С такими предосторожностями я прибыл в Бобо-Диуласо, один из самых важных центров срединной части Африки. Не заезжая в район, заселённый туземцами, негр-шофёр доставляет меня прямо к дому, где живёт его господин. Здание принадлежит представительству крупной торговой компании, центр которой находится в Париже и которая сокращённо обозначается как CCCI (“Compagnie Сoloniale Сommerciale et Industrielle”)55. Представительством руководит белый, под его началом работают несколько негров-подчинённых. Его я решил навестить в первую очередь – надо же поблагодарить за предоставление машины, хоть и без его ведома.
Меня встречают с распростёртыми объятиями и сразу ведут из помещения, служащего мастерской, столовой, складом и магазином, на крытую веранду, позади которой располагаются частные покои хозяина, а рядом – двор, где, перекликаясь, трудятся негры-рабочие. Хозяин тут же усаживает меня в глубокое плетёное кресло и придвигает ко мне столик, уставленный бутылками с наиразличнейшими аперитивами. Бой приносит лёд, замороженный лично боссом. Лёд!
Я не видел льда с тех пор, как покинул океанское побережье, и тот, кто способен представить себе, что значит лёд в Африке для выцветших от солнца глаз, для растрескавшихся губ, которыми трудно пошевелить, чтобы произнести слово, – тот поймёт, какими яркими красками вдруг расцвела для меня жизнь.
Поблагодарив за приём, сообщаю хозяину, что, несмотря на все удовольствия, должен отставить ледяной виски с содовой и отправиться в лагерь или какой-нибудь «буфет», если таковой имеется в Бобо, чтобы разместить своих слуг и сгрузить вещи. Хозяин отвечает, и во всём этом нет ни тени шутки, что вещи уже разгружены, а мой бой сейчас занят тем, что во дворе гладит мой костюм; мы пообедаем, потом я получу компресс со льдом для спасения от солнца, и вообще – здесь я буду ужинать, спать, писать и делать всё, что мне заблагорассудится.
С чувством отчаянного восторга взирал я на эту веранду, на диван, заваленный суданскими кожаными подушками, на полку с фотоальбомами, где заметил романы Стивенсона, Конрада, Андре Моруа и даже сборник стихов моего дорогого римского друга Джузеппе Унгаретти56. Я вдруг почувствовал, что силы мои на пределе, представил себе прозябание в лагере или «буфете» и, вяло сопротивляясь и отнекиваясь, согласился стать гостем.
Белого человека зовут де ла Фонтен57– он принадлежит к одному из знатных семейств Франции. Подтянутый, красивый, высокий, очень сильный и гибкий молодой человек. У него большой рот, тонкие губы, небесно-голубые глаза и тонкие, почти смыкающиеся на переносице брови. Рукава рубашки закатаны выше локтей, штаны из плотного шёлка – его наряд, создающий впечатление спортивной небрежности, на самом деле щегольской. Как только мы уселись продолжить разговор, я улыбнулся ему и сказал: «Вы протестант?» – «Протестант! Как вы угадали?» – «Да не то чтобы угадал. В Париже у меня есть друг, весьма похожий на вас – внешне, манерой держаться, жестами, он из протестантской семьи». – «Чудеса, – улыбается собеседник, – я вот не отличаю протестантов от католиков». – «Собственно, я тоже, и вряд ли с полной уверенностью мог назвать вас протестантом – но уж никак не католиком».

## Рабочие данные:
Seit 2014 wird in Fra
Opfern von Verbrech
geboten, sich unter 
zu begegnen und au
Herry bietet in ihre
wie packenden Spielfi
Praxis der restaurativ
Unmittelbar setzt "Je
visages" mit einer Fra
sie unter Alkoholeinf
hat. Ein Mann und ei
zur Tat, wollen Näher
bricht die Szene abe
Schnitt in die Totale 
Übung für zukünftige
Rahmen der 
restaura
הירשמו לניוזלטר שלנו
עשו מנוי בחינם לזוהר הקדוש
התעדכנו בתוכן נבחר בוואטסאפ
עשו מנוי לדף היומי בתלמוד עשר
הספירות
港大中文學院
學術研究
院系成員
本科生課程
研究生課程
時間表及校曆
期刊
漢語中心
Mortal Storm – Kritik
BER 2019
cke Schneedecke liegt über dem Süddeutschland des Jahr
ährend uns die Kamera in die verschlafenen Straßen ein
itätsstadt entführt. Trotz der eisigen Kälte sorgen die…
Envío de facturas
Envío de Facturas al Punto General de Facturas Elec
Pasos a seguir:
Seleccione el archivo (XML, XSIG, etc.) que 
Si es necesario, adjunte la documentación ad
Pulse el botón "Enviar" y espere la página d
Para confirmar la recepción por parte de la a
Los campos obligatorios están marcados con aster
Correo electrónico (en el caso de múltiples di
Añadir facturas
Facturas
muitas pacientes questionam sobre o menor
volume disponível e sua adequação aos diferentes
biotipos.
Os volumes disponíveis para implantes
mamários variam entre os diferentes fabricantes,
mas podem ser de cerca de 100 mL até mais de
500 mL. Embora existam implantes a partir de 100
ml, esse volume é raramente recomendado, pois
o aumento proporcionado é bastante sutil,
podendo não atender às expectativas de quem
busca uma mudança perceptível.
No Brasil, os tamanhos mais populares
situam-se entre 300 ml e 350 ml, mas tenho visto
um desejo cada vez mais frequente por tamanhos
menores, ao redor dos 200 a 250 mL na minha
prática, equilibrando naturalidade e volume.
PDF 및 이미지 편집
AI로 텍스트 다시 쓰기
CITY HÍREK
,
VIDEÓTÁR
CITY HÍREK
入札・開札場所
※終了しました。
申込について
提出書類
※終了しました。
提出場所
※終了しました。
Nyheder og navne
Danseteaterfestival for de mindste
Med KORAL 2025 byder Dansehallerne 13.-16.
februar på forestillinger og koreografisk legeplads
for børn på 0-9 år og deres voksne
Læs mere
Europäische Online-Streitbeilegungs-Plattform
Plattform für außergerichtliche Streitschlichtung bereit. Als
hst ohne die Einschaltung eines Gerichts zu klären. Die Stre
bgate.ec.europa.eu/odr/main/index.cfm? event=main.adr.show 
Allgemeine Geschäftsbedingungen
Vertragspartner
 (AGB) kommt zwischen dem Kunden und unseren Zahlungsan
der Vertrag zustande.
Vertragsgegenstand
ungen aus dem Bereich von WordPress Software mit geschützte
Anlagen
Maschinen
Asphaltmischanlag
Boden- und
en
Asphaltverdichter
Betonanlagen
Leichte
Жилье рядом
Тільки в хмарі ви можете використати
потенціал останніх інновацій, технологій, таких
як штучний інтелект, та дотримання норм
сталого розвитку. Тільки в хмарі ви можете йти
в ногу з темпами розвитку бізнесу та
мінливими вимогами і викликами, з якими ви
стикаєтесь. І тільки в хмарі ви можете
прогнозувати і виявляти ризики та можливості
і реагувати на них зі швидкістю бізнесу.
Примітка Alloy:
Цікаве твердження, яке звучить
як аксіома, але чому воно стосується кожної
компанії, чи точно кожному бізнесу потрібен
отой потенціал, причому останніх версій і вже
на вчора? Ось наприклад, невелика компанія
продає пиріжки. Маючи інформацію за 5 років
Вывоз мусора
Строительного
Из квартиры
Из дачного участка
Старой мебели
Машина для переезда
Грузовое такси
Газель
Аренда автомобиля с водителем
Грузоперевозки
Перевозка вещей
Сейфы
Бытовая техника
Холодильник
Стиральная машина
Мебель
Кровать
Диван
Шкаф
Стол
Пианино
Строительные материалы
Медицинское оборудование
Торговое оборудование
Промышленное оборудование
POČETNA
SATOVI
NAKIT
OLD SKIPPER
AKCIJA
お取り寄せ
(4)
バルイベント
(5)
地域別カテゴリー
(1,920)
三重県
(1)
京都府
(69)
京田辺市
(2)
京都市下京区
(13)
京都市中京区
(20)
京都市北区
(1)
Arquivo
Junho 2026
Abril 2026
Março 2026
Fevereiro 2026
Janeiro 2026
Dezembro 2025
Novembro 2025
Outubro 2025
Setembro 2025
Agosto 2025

## Задания для выполнения:
1. Выпишите из текста о Бобо-Диуласо фрагмент от слов «Меня встречают с» до слов «лично боссом. Лёд!» включительно.
2. Перепишите дословно строки записей с самого начала записей до строки со словами «Danseteaterfestival for de mindste» включительно.

## Ответы по заданиям:
1.
Меня встречают с распростёртыми объятиями и сразу ведут из помещения, служащего мастерской, столовой, складом и магазином, на крытую веранду, позади которой располагаются частные покои хозяина, а рядом – двор, где, перекликаясь, трудятся негры-рабочие. Хозяин тут же усаживает меня в глубокое плетёное кресло и придвигает ко мне столик, уставленный бутылками с наиразличнейшими аперитивами. Бой приносит лёд, замороженный лично боссом. Лёд!

2.
Seit 2014 wird in Fra
Opfern von Verbrech
geboten, sich unter 
zu begegnen und au
Herry bietet in ihre
wie packenden Spielfi
Praxis der restaurativ
Unmittelbar setzt "Je
visages" mit einer Fra
sie unter Alkoholeinf
hat. Ein Mann und ei
zur Tat, wollen Näher
bricht die Szene abe
Schnitt in die Totale 
Übung für zukünftige
Rahmen der 
restaura
הירשמו לניוזלטר שלנו
עשו מנוי בחינם לזוהר הקדוש
התעדכנו בתוכן נבחר בוואטסאפ
עשו מנוי לדף היומי בתלמוד עשר
הספירות
港大中文學院
學術研究
院系成員
本科生課程
研究生課程
時間表及校曆
期刊
漢語中心
Mortal Storm – Kritik
BER 2019
cke Schneedecke liegt über dem Süddeutschland des Jahr
ährend uns die Kamera in die verschlafenen Straßen ein
itätsstadt entführt. Trotz der eisigen Kälte sorgen die…
Envío de facturas
Envío de Facturas al Punto General de Facturas Elec
Pasos a seguir:
Seleccione el archivo (XML, XSIG, etc.) que 
Si es necesario, adjunte la documentación ad
Pulse el botón "Enviar" y espere la página d
Para confirmar la recepción por parte de la a
Los campos obligatorios están marcados con aster
Correo electrónico (en el caso de múltiples di
Añadir facturas
Facturas
muitas pacientes questionam sobre o menor
volume disponível e sua adequação aos diferentes
biotipos.
Os volumes disponíveis para implantes
mamários variam entre os diferentes fabricantes,
mas podem ser de cerca de 100 mL até mais de
500 mL. Embora existam implantes a partir de 100
ml, esse volume é raramente recomendado, pois
o aumento proporcionado é bastante sutil,
podendo não atender às expectativas de quem
busca uma mudança perceptível.
No Brasil, os tamanhos mais populares
situam-se entre 300 ml e 350 ml, mas tenho visto
um desejo cada vez mais frequente por tamanhos
menores, ao redor dos 200 a 250 mL na minha
prática, equilibrando naturalidade e volume.
PDF 및 이미지 편집
AI로 텍스트 다시 쓰기
CITY HÍREK
,
VIDEÓTÁR
CITY HÍREK
入札・開札場所
※終了しました。
申込について
提出書類
※終了しました。
提出場所
※終了しました。
Nyheder og navne
Danseteaterfestival for de mindste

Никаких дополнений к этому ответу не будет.